══ Fragmento mostrado
Además, las argumentaciones de hechos y fundamentos de derecho utilizadas en las resoluciones son "escasas y genéricas", lo que también "podría devenir en una falta de motivación" de la actuación administrativa, con la consecuente presentación de demanda por parte del trabajador.

Por otra parte, la falta de comunicación del Fogasa con el Servicio Público de Empleo Estatal ha permitido que algunos trabajadores estén cobrando prestaciones por duplicado, y tampoco se están remitiendo adecuada y homogéneamente a la Agencia Tributaria (AEAT) los casos de deudas por subrogación para su cobro.

De hecho, el Tribunal cifra en 7 millones de euros el saldo de los 174.804 empresarios deudores por subrogación del Fogasa en 2013, cuando el índice de cobro de esas deudas ascendió a apenas el 1,5% (el 0,2% en caso de personas físicas). En cuanto a los cobros por vía ejecutiva tampoco fueron muy efectivos, ya que el ejercicio fiscalizado cerró con 11,11 millones de deuda de once deudores sin cobrar.

CONTRATACIÓN DE TRAGSA

Para corregir la acumulación de expedientes, en agosto de 2013 el Fogasa puso en marcha el Proyecto GRETA, para el que realizó una encomienda de gestión a la empresa pública Tragsatec por casi 3,27 millones de euros.
════
══ Información aportada
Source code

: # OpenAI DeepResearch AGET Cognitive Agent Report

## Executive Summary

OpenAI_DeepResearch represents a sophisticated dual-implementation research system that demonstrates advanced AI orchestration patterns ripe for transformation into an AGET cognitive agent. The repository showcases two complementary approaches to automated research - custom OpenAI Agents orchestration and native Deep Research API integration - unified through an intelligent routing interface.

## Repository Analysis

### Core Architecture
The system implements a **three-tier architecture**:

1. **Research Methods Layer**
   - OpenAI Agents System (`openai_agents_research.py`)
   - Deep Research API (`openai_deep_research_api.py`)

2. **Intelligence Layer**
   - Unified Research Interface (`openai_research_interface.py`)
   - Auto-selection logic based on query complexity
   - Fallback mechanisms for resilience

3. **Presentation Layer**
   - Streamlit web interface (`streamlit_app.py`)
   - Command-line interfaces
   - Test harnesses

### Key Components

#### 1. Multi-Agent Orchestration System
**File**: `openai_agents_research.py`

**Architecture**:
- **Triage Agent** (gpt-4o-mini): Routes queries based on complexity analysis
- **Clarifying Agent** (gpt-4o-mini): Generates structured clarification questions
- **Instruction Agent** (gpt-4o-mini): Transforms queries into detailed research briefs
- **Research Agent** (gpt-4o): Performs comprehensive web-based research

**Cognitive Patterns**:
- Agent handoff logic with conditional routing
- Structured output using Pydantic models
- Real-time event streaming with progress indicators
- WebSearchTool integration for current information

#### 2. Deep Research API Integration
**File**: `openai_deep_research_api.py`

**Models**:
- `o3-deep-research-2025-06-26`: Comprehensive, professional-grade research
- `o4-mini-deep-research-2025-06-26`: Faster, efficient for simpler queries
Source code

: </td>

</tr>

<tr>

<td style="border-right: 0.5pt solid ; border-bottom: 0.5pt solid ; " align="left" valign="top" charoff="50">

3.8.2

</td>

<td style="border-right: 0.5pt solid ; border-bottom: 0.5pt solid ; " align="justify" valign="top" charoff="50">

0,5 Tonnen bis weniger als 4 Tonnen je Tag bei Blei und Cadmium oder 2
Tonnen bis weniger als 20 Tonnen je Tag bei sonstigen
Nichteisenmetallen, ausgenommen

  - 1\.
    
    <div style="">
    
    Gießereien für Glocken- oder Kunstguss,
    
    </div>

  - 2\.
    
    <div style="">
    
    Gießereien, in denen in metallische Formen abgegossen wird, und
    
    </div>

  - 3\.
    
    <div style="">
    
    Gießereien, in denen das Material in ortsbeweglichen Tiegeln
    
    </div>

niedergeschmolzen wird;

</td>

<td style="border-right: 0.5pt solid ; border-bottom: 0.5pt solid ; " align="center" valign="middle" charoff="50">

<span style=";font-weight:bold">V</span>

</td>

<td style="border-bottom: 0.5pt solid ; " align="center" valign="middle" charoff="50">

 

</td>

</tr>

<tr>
════
Requisitos del ejercicio =>
a. Transcribe sin cambios una parte del fragmento sobre el Fogasa: empieza en las palabras "De hecho, el" y termina después de "millones de euros.".
b. Según el fragmento sobre el Fogasa, ¿en qué mes y año se puso en marcha el Proyecto GRETA?
c. Prosigue el fragmento sobre el Fogasa a partir del punto en que termina.
Los ítems no hacen falta para resolver nada.

Tareas resueltas =>
a.
De hecho, el Tribunal cifra en 7 millones de euros el saldo de los 174.804 empresarios deudores por subrogación del Fogasa en 2013, cuando el índice de cobro de esas deudas ascendió a apenas el 1,5% (el 0,2% en caso de personas físicas). En cuanto a los cobros por vía ejecutiva tampoco fueron muy efectivos, ya que el ejercicio fiscalizado cerró con 11,11 millones de deuda de once deudores sin cobrar.

CONTRATACIÓN DE TRAGSA

Para corregir la acumulación de expedientes, en agosto de 2013 el Fogasa puso en marcha el Proyecto GRETA, para el que realizó una encomienda de gestión a la empresa pública Tragsatec por casi 3,27 millones de euros.

b. En agosto de 2013.

c.
Sin embargo, el Tribunal de Cuentas cree que este contrato "no debió aceptarse desde el punto de vista de la legalidad vigente" ya que entre las actividades en las que Tragsa está especializada no se cuenta ninguna administrativa, sino agrícolas, ganaderas o medioambientales.

De hecho, aunque los empleados de la empresa pública debían destinarse únicamente al tratamiento de expedientes, el organismo fiscalizador cree que existen "indicios de extralimitación de dichas funciones", lo que podría suponer una vulneración, entre otras, de la Ley de Protección de Datos.

"Los empleados de la empresa pública están realizando la instrucción de expedientes de prestaciones de garantía salarial sin tener reconocida legalmente la competencia para ello, por lo que los actos de reconocimiento y denegación de las prestaciones podrían adolecer de anulabilidad", llega a afirmar.

También apunta otros defectos, como la alteración en el orden de resolución de expedientes, el riesgo de que no se hayan cumplido todos los requisitos legales en la instrucción, una "dilatación innecesaria" de los plazos ante la inexperiencia de los empleados de Tragsatec, su falta de acceso a información sobre empresas ficticias o lafalta de garantías en estos expedientes, que sólo fueron visados por funcionarios del Fondo en un "mero trámite formal" debido al volumen de trabajo que soportan.

MALA GESTIÓN ECONÓMICA

Además, la encomienda fue "antieconómica" para el Fogasa, ya que el número medio mensual de expedientes aprobados en 2013 sin la colaboración de Tragsatec fue un 22% superior a la media de expedientes aprobados en los primeros meses de 2014, y elcoste medio de los casos asumidos por ésta resultó un 1.077% superior al de los que tramitaron funcionarios del Fondo.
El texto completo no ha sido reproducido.